Посторонняя и Светлячок. 4

Андрей Можаев
А. Можаев

ЖИВ ЛИ КТО НА БАСТИОНЕ?
или
ПОСТОРОННЯЯ и СВЕТЛЯЧОК
(баллада в прозе)

5

В занятиях минула неделя. Однажды, после обеда и "тихого часа", Энрике, заботливо укутанный девочками-дежурными, вышел гулять. Первым делом решил побеседовать с дубом, высившимся прямо среди двора.
- Что стоишь, грустный такой? – мальчик рассматривал свилистые изломанные ветви полуиссохшего древа, чудом устоявшего во времена стройки. – Тебя тоже постригли?.. Где мне найти зелёный листок?
- Аки-и(тут)! – отозвался по-испански дуб и из-за ствола спрыгнул с нижней ветки Альдо.
Малыш от неожиданности попятился и уселся в сугроб.
- Зачем тебе листок? – Альдо спрашивал с усмешкой. – Зимой листьев не бывает.
- Светлячка покормить надо. А то он не светится.
- Он сдох давно, глупый, - помог старший подняться младшему.
- Нет, он заснул. Ему есть нечего. А когда есть нечего, очень спать хочется. Мы голодали когда, тоже много спали. А если его накормить, он засветит.
- Ладно, пускай спит, - Альдо скучно было спорить. – Иди за мной, - повёл с оглядками к забору.

А чуть сбоку от них, на площадке перед особняком, стоял звон от ребячьих голосов. Там громоздился подарок – четырёхкрылый самолёт. И все стремились к нему. Дети сменяли друг дружку в кабине, представляясь Малыгиным, Бабушкиным, другими полярными героями. А один мальчишка принялся будто строчить из пулемёта и никак не мог остановиться. Личико свело судорогой, а он всё строчил и строчил. Его пытались согнать, но не могли, и наконец-то оторвали и усадили, обессилившего, на снег.

У забора Альдо откопал из-под снега деревянные салазки и длинный проволочный крючок. Отвёл тесину, выпихнул Энрике наружу и выбрался сам. От площадки их отгораживали густо насаженные сирени, и потому беглецов не заметили.

Очутившись на улице, они добежали до угла забора и взялись подглядывать за дедом Захаром, снаряжавшим в путь розвальни. Тот обычно выводил из усадьбы лошадь под уздцы – не приведи, Боже, какой сорванец под копыта угодит! У ворот напоследях осматривался: не забыл ли чего, всё ли исправно? Вот и сейчас проверил запряжку, бросил на солому смотанную верёвку, топор, сел сам и, прилаживаясь удобней, взялся разбирать поводья.
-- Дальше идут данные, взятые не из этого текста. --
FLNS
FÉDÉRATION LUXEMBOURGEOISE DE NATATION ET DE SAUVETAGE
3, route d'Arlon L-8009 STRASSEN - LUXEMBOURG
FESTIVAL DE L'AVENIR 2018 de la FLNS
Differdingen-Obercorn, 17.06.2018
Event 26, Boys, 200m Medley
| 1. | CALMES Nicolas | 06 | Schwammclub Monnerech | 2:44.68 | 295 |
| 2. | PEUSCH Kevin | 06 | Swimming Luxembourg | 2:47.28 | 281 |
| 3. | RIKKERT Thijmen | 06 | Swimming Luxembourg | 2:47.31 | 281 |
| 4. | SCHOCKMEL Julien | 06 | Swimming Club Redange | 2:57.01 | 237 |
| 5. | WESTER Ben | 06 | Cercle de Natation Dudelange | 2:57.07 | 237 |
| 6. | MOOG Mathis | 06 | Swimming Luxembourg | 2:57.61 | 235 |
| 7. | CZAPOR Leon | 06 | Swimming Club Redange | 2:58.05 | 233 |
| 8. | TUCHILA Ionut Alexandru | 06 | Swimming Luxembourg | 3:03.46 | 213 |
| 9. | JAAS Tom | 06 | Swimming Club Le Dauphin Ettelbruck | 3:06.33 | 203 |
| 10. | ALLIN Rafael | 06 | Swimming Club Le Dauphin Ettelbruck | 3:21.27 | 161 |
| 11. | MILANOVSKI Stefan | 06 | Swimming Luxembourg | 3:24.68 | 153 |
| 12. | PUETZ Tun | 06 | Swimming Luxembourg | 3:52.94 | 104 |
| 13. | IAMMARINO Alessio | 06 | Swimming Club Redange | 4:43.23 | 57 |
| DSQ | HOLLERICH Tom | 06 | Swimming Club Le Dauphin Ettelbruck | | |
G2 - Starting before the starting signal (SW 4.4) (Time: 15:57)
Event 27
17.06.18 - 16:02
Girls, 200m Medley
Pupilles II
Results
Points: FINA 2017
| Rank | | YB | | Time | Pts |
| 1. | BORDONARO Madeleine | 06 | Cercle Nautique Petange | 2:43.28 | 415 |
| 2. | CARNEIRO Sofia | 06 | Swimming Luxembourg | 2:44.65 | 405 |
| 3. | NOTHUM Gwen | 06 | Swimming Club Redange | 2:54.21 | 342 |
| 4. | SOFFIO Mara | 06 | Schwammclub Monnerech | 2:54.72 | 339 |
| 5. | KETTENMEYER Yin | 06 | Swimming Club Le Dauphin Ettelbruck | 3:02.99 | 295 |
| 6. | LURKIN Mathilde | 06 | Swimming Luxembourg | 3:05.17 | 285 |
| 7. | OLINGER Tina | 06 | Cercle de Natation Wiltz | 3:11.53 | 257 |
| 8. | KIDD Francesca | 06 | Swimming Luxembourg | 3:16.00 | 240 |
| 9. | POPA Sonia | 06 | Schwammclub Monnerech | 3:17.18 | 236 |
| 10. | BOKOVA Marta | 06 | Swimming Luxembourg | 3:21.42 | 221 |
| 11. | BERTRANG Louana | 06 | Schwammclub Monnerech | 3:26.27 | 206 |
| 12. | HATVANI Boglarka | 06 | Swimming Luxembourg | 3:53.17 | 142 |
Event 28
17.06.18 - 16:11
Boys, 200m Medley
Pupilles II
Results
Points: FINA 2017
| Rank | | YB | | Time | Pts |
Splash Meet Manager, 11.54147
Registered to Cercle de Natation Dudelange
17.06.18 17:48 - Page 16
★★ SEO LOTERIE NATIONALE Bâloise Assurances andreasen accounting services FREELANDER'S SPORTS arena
Всё это проделывал неспешно, по-мужицки дотошно – разве могут иметься в хозяйстве нестоящие мелочи?

Альдо, пока тот возился, успел подкрасться, уцепить крючком за сани и, оседлав салазки, усадить впереди себя Энрике.
Лошадь тронула. Заскрипел под полозьями снег. Довольный Альдо бросил:
- Не бойся. Теперь можно говорить. Дед глуховатый.
Но Энрике говорить не хотелось. Он только головой вертел – больно ему понравилось такое катание по белой пелене с тугим ветром и снежной пылью в лицо.

Скоро слободка с замыкающим ее интернатом осталась далеко за спиной. Мальчишки отцепились на самом увале, где гомонила ватажка слободских ребят. Выждали, когда сани укатят в чисто поле, чтоб ринуться на салазках вниз.
- Альдо, а куда мы?
- Не бойся. Я знаю…

Друзья лежали на льду под берегом извилистой речки и глядели в разметённое полупрозрачное оконце.
- Альдо, там же вода!
- Ну да, это речка.
- А почему я тогда на ней лежу?
- Потому, что она сверху замёрзла, и ты лежишь на льду.
- А-а… Значит, она тоже заснула? Вот видишь, здесь всё спит. И кокуйё – тоже… А водоросли зелё-ёненькие.

Вдруг Альдо обожгла догадка и он сел.
- Хочешь – достану тебе листы?
- Где?! Достань!
Теперь они поднялись оба и всматривались друг в друга.
- Знаю место. Это моё дело. А что мне за это будет? Банку печенья даёшь?
- Я её для мамы приготовил, - засомневался малыш.
- До мамы ещё сто таких наберёшь! Тебе же не завтра возвращаться?! А сейчас тебе листы нужней. Ну?

Энрике вынужденно кивнул.
- Смотри, потом не откажись. Уговор дороже всего! А теперь делом займемся. Ты замёрз?
И снова тот кивнул.
- Это хорошо. Запомни: настоящий борец должен быть сильным и ничего не бояться. Ты мужчина?
И в третий раз кивнул Энрике.
- Тогда закрой глаза и повторяй: мне не холодно. Я сильный.

Малыш подчинился, и они принялись заклинать на пару:
- Я сильный! Я самый сильный! Я не боюсь холода!
- Самое трудное – холод победить. Снимай валенки, - приказал Альдо.
Энрике распахнул испуганные карие глазки и отказался.
- Эх ты! Какой ты мужчина?! Смотри! – заводила скинул валенок и ступил на снег. – Если не трус, давай спорить, кто дольше простоит? – и тут же поднял ногу.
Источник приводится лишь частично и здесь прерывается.